ともあれ「バカでも分かる言葉をなるべく選ぶ」 というのが良いと思います。これは別に相手をバカにしているというわけではなく、その方が全員に伝わりやすいからです。スティーブ・ジョブズとかみたいな頭の良い人のプレゼンテーション等を見れば分かると思いますが、「なるべく簡単な言葉を使って、人の心を動かす」ということを心掛けています。賢い人ほどバカ向けの言葉を選ぶというのは、そういうことだと思います。

「4・大事なところでは遠慮しない」
1~3までで大まか大切なことはすべてだと思いますが、それだけでも駄目な時はあります。こちらの作りたい物は伝わった、ワクワク感も伝わった。それでも、「工数が足りないです。

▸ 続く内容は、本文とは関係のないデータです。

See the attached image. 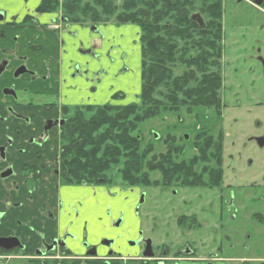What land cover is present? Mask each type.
I'll list each match as a JSON object with an SVG mask.
<instances>
[{
  "label": "flooded vegetation",
  "instance_id": "flooded-vegetation-1",
  "mask_svg": "<svg viewBox=\"0 0 264 264\" xmlns=\"http://www.w3.org/2000/svg\"><path fill=\"white\" fill-rule=\"evenodd\" d=\"M238 1L264 11V0ZM50 14L56 15L51 28L55 35L73 25L61 12ZM5 17L0 11V19ZM259 29L264 31V26ZM222 45L224 52V30ZM234 45L237 61L259 65L256 70L250 64L246 77L264 83L261 41L248 49L238 41ZM41 51L30 48L33 54ZM0 53V80L10 76L0 90V264H264V207L252 209L233 184L208 188L200 185L203 174L162 172L161 182L152 186H128L142 188L136 197L133 190L112 191L111 173L98 184L78 183L65 166L64 131L71 117L78 119L79 108L89 106L73 99L79 86L58 77V92L34 94L31 85L49 77L32 71L26 55L9 49ZM68 69L74 78L82 75L74 60ZM59 71L64 72L63 64ZM241 72L235 70L228 88L229 95L237 89V106L245 90L241 83L236 86ZM244 97L252 100L246 90ZM261 137L253 136L248 143L263 149L257 141ZM184 178L196 183L185 185ZM220 179H225L224 172ZM150 193L151 205L144 210ZM81 214L80 236L73 230ZM65 226L72 230L65 231Z\"/></svg>",
  "mask_w": 264,
  "mask_h": 264
},
{
  "label": "trees",
  "instance_id": "trees-1",
  "mask_svg": "<svg viewBox=\"0 0 264 264\" xmlns=\"http://www.w3.org/2000/svg\"><path fill=\"white\" fill-rule=\"evenodd\" d=\"M37 11L61 12L68 24L99 26L115 19L140 28V104L81 107L78 119L71 117L64 131L65 166L78 183L98 184L119 168L127 186H152L149 174L157 167L154 159L149 161L150 151L143 150L142 137L136 134L140 125L165 113L212 110L221 114L222 0H41ZM207 141L197 157L200 162L209 157ZM170 158L165 161L168 165ZM195 164L192 159L161 171L193 174ZM222 172L214 174L208 185L216 184ZM182 181L185 185L196 183L189 178Z\"/></svg>",
  "mask_w": 264,
  "mask_h": 264
},
{
  "label": "rangeland",
  "instance_id": "rangeland-1",
  "mask_svg": "<svg viewBox=\"0 0 264 264\" xmlns=\"http://www.w3.org/2000/svg\"><path fill=\"white\" fill-rule=\"evenodd\" d=\"M30 1L34 5L39 2V0ZM262 26H264V11L245 1L239 3L238 0H224L222 28L226 45L222 59V97L225 105L220 115L212 110H198L191 114L165 113L158 118L148 119L140 125L136 134L142 137L143 150L150 151L149 161L154 159L157 167L155 172L149 174L153 184L161 182L160 173L165 171L167 166L175 168L182 162L196 159L194 170L197 174L205 175L203 180L206 181V187L226 188L233 184L235 188L240 189L239 193L242 196L246 195L244 198L250 206L252 205V209H258L256 206L264 207V203H261L264 202V148L260 149L255 144L248 143L253 136L264 137V83L259 78L252 81L250 77H246L245 72L250 64L256 70L259 69V65L255 60L249 61L246 66L241 58L237 61L235 54L237 47L234 45V41H238L239 45L242 44L248 49L251 46L255 47L256 40H260L264 49V31L259 29ZM71 28H81L88 31L90 37L99 38V47L95 48L96 44H91V48H88L91 53L87 55L98 61L100 68L93 70L91 75L87 74L91 81L88 87L82 88L83 93L78 98L80 105L125 107L140 104L143 84L140 28L134 24L119 23L115 19L107 24H100L96 31H93L89 25L73 24L70 31ZM68 30L66 29V32ZM68 56L72 57L71 54ZM237 69L243 70V73H238L235 77L238 82L236 86L239 83L244 85L246 92H250L252 98L248 101L244 97L245 90H241L242 96L239 97L241 105L238 106L233 98V92H237V89H233L230 95L228 91L232 86L230 77ZM70 73L72 70L68 69L66 75L68 83L76 84L79 77L74 78ZM92 77L97 79L94 81ZM256 122L261 123L260 128L257 127ZM155 135H158L157 139ZM185 136L189 137L188 140ZM206 138L210 145L207 151L209 157H205V160L200 162L197 157L200 158V151ZM169 155L171 158L168 165L165 161ZM215 157H218V161ZM220 170L224 172L225 179H218L216 184L208 185L207 180L214 174L218 175ZM111 177L112 191L120 193L133 190V196L139 195V190L142 188H129L123 182L119 168H115ZM151 201L150 193L143 204L144 210L151 205ZM248 213L250 215V211Z\"/></svg>",
  "mask_w": 264,
  "mask_h": 264
},
{
  "label": "crops",
  "instance_id": "crops-1",
  "mask_svg": "<svg viewBox=\"0 0 264 264\" xmlns=\"http://www.w3.org/2000/svg\"><path fill=\"white\" fill-rule=\"evenodd\" d=\"M40 3L41 0L35 5L30 0H0V11H4L6 14L4 19H0V51L9 49L18 52L20 55L28 56L27 62L30 69L38 72L40 76L49 77L45 82L37 81L31 85L32 92L39 95H53L58 92L60 88L56 80H58V77L68 79L66 75L69 61L70 59L74 60L75 63L79 64L82 71V75H80L76 83L80 88L79 93L73 97V99L78 100L83 93L82 88L88 87L91 81V78L87 74L90 73L91 75L93 70L100 68V63L87 55L88 51H91L88 49L91 48V44H96L95 48L99 47V38L90 37L88 31L81 28H71L70 31V27L65 28L59 36L55 35L51 28L53 27L52 22L56 18V15L39 14L37 9ZM14 17L15 21L12 22ZM26 17H30V22L28 21L27 25H23ZM66 29H69L68 32H66ZM71 34H73V37ZM61 41L64 42L62 49H60ZM30 48H41L42 51L40 54H33L30 52ZM79 48L83 49V51H79ZM62 50H66V54L64 53L65 55L63 56L60 55ZM92 53L95 54L93 50ZM67 54H71L72 57H69ZM9 58H12V56H9ZM62 64L64 72L59 71ZM97 77L92 78L95 81ZM9 79L10 76L6 75L0 80V90L1 86L9 82ZM84 216L85 214H81L79 227L73 230L78 232L80 236L84 227ZM64 230L68 231L69 228L65 226Z\"/></svg>",
  "mask_w": 264,
  "mask_h": 264
},
{
  "label": "water",
  "instance_id": "water-1",
  "mask_svg": "<svg viewBox=\"0 0 264 264\" xmlns=\"http://www.w3.org/2000/svg\"><path fill=\"white\" fill-rule=\"evenodd\" d=\"M92 30L96 31L97 27H93ZM155 138L157 139L158 135H155ZM257 141H258V144H259L260 147H264V138L263 137L258 138Z\"/></svg>",
  "mask_w": 264,
  "mask_h": 264
}]
</instances>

」とか「個人的には好みじゃないな。」とか言い出すようなクソみたいな輩もいます。 二言目には出来ない、やりたくない、みたいなことを言う奴は死んでしまえと思っていますが、本当に死なれたら全力で困るので、そんな諸々がありつつもこちらの意思をしっかり通す必要が出てきます。

工数が足りないというのなら、他の作業と照らし合わせて優先度を設定してあげればいいし、好みがどーのとか言い出したら、「今回はユーザーがこういう想定なので、こちらで行きます。」と言い切れば良いだけです。ここらへんになると不毛なケンカになるようなケースもありますが、プランナーである以上は遠慮してはいけません。相手がベテランであろうがワガママクソヤローだろうが、プランナーである以上は組織的には上位職となります。別に偉いとかそういうことではなく、ゲームを作る流れの中では上流工程であり、意思決定者であるということです。

ここで遠慮をしてしまうと、他の人の意見や文句で「作るものが歪んでしまう」ので、結果的に工数が膨らんだりクオリティが下がったり、チーム全体のモチベーションが下がったりしてしまいます。そうならないためにも、ここはちゃんとプランナーとして旗を振るべきだと思ったタイミングでは、相手が誰であろうと毅然とした態度で押す必要があります。そういう意味では「平和主義を装った事なかれ主義」な人は、ゲームプランナーには向いていないかなと思います。別にじゃんじゃんケンカしろという意味ではないですよ。念のため。

「5・他人は他人だと言うことを正しく理解する」
端的に言えば3で言ってることとあまり変わりません。ドライな意味での他人ではなく、「自分以外の人達がいるおかげで、ゲームを作れるんだよ。」というのをちゃんと理解しましょうという意味です。自分=プランナーという立場の時に、「なんでプログラマーの◯◯◯さんは理解してくれないんだろう?」みたいな出来事がままあります。そういうのが積み重なっていくと、「◯◯◯さんとはなるべく話さないようにしよう。」みたいになってきます。それでは「円滑なコミュニケーションとは真逆」です。

プログラマーの◯◯◯さんが自分を理解してくれないというのは、言い換えればアナタがプログラマーという職業なり特性を理解してないとも言えます。職業的なことだけではなく、その人本人を自分が理解しようとしていないという場合もあります。職業、性格、好み、大切にしていること、今日の気分、体調、みんな人間なのだから色々なことがあります。そういったたくさんのパラメータがある中で、一緒にゲームを作る仲間のテンションを上げるのは、プランナーの仕事だと思っています。

一人一人の個性を理解した上で、それぞれに合わせたモチベーション作りをコーディネートしてあげる、これが出来たらスーパープランナーなんじゃないんでしょうか。いずれにせよ上流工程=チームを引っ張る責任者なのがゲームプランナーなので、物理的なことだけではなく、チームメンバー全員の「心を引っ張れる存在」になれるように、ぜひ頑張って欲しいなと思います。

長文になりましたが、「円滑なコミュニケーションの出来るかた」という一言にはここらへんが詰まっているような気がします。いや、知らん。 おしまひ。